Records from a data source:
|---|

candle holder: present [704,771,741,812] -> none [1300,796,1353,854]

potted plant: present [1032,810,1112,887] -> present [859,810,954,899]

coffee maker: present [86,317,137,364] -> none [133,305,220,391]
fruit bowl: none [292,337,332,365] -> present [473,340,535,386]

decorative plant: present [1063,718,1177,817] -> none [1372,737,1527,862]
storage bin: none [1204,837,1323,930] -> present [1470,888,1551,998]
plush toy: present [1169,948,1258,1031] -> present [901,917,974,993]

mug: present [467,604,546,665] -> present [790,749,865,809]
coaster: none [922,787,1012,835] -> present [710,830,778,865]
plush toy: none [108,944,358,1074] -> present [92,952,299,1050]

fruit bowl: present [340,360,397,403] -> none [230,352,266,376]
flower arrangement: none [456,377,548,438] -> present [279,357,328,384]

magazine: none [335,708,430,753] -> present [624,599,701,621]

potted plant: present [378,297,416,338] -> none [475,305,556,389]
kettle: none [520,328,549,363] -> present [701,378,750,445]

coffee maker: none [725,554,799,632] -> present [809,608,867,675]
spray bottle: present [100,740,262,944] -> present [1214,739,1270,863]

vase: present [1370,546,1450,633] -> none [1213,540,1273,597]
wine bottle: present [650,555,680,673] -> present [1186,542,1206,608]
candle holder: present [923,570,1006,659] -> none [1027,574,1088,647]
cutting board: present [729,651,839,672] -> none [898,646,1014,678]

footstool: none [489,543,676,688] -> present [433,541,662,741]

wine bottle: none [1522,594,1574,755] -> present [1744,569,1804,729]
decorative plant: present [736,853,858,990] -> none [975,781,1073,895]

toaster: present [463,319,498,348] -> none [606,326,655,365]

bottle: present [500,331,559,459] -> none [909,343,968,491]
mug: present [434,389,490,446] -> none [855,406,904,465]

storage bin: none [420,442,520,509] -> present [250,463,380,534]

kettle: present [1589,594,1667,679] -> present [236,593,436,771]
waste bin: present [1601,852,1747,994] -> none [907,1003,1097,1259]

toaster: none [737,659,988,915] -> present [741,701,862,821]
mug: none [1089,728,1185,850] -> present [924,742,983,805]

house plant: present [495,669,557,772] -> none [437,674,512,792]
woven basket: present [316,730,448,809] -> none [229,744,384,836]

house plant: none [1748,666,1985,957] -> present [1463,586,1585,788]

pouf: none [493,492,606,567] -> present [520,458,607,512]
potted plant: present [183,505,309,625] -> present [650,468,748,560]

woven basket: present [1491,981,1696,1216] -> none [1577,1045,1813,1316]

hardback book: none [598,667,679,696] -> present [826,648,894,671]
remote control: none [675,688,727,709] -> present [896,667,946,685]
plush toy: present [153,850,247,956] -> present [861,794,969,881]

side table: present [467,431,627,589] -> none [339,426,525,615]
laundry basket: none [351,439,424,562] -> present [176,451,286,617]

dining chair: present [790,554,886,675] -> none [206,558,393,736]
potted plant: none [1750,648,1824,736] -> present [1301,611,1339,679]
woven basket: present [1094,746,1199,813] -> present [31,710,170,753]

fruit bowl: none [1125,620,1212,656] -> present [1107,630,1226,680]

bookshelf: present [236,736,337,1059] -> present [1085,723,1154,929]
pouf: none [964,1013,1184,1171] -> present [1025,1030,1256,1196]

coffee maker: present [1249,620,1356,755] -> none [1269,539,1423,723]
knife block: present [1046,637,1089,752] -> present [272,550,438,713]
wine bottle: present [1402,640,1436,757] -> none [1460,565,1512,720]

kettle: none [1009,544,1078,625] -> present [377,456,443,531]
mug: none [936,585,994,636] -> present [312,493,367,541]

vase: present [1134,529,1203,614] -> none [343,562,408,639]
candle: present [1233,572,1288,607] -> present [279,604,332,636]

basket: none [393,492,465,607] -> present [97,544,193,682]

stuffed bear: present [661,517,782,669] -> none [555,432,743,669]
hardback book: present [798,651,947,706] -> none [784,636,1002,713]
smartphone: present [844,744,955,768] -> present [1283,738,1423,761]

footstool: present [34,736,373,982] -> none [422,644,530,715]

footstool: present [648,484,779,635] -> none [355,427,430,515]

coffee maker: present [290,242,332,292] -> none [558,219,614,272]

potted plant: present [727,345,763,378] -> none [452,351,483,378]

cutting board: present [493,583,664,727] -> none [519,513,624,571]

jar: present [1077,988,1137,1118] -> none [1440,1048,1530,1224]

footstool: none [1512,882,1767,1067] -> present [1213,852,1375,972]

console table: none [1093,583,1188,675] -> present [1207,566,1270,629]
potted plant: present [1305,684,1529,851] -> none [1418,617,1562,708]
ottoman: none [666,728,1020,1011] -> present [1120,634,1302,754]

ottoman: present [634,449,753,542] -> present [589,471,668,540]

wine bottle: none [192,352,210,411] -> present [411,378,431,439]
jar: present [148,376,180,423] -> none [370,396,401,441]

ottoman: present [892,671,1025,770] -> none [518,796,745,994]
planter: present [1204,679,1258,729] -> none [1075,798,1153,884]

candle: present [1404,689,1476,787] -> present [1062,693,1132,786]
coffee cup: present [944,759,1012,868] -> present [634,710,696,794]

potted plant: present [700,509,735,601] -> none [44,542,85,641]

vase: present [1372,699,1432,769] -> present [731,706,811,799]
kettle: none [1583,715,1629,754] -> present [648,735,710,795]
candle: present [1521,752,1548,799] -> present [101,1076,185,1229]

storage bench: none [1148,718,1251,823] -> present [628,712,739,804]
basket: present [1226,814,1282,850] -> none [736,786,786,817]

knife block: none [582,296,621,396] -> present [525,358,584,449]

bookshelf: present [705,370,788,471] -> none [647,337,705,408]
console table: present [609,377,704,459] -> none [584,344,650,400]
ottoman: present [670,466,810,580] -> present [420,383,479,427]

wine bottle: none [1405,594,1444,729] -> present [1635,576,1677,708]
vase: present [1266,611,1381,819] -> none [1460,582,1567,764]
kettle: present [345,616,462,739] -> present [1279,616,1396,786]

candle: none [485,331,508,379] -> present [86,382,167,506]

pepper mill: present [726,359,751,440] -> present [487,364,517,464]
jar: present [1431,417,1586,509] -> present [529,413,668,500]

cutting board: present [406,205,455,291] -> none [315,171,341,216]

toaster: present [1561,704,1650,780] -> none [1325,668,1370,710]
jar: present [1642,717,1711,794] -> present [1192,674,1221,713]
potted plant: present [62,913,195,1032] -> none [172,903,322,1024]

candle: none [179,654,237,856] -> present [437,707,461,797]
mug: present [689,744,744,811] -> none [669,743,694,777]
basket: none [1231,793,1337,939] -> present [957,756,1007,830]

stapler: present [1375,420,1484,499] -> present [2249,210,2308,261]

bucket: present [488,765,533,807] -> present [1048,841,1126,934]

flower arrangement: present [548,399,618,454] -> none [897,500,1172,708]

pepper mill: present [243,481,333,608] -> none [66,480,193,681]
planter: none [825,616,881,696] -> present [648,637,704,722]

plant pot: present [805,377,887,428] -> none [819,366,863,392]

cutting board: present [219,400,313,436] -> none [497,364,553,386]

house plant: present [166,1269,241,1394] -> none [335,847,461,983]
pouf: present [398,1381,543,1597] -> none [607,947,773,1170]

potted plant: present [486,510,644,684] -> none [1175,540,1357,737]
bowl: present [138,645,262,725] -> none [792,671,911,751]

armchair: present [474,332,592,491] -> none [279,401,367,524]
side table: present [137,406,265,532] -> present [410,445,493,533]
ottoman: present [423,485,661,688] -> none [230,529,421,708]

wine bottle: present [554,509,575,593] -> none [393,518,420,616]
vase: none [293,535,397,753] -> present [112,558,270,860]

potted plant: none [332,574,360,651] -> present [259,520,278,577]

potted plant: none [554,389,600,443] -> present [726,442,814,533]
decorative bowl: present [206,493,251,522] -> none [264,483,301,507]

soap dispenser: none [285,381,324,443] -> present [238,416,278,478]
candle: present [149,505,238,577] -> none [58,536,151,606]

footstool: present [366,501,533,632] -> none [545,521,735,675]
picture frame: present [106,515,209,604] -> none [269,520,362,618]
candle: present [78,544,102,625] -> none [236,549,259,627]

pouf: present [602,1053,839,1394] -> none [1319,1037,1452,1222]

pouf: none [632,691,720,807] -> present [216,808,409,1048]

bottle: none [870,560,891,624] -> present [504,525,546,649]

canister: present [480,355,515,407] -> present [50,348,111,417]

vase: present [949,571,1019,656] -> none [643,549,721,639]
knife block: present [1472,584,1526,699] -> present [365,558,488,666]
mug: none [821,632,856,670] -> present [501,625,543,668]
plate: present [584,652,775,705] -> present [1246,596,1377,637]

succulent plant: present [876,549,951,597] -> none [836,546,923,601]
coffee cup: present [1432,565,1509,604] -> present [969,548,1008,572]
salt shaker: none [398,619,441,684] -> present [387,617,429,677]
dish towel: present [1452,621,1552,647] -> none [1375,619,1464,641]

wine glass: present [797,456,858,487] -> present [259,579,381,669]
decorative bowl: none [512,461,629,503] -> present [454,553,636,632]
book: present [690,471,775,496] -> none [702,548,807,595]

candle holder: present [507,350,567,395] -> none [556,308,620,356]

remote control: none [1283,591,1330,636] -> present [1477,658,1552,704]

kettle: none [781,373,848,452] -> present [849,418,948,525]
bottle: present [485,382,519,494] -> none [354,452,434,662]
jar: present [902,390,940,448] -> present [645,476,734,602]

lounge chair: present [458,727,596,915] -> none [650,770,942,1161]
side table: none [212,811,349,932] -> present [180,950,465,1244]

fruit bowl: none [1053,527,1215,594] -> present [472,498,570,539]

|---|

REQUEST> Both the first line of the records above and the line containing "wine bottle: none [1522,594,1574,755]" are to be transcribed exactly, together with every line between them, and nothing else.

SOLVED EXERCISE>
candle holder: present [704,771,741,812] -> none [1300,796,1353,854]

potted plant: present [1032,810,1112,887] -> present [859,810,954,899]

coffee maker: present [86,317,137,364] -> none [133,305,220,391]
fruit bowl: none [292,337,332,365] -> present [473,340,535,386]

decorative plant: present [1063,718,1177,817] -> none [1372,737,1527,862]
storage bin: none [1204,837,1323,930] -> present [1470,888,1551,998]
plush toy: present [1169,948,1258,1031] -> present [901,917,974,993]

mug: present [467,604,546,665] -> present [790,749,865,809]
coaster: none [922,787,1012,835] -> present [710,830,778,865]
plush toy: none [108,944,358,1074] -> present [92,952,299,1050]

fruit bowl: present [340,360,397,403] -> none [230,352,266,376]
flower arrangement: none [456,377,548,438] -> present [279,357,328,384]

magazine: none [335,708,430,753] -> present [624,599,701,621]

potted plant: present [378,297,416,338] -> none [475,305,556,389]
kettle: none [520,328,549,363] -> present [701,378,750,445]

coffee maker: none [725,554,799,632] -> present [809,608,867,675]
spray bottle: present [100,740,262,944] -> present [1214,739,1270,863]

vase: present [1370,546,1450,633] -> none [1213,540,1273,597]
wine bottle: present [650,555,680,673] -> present [1186,542,1206,608]
candle holder: present [923,570,1006,659] -> none [1027,574,1088,647]
cutting board: present [729,651,839,672] -> none [898,646,1014,678]

footstool: none [489,543,676,688] -> present [433,541,662,741]

wine bottle: none [1522,594,1574,755] -> present [1744,569,1804,729]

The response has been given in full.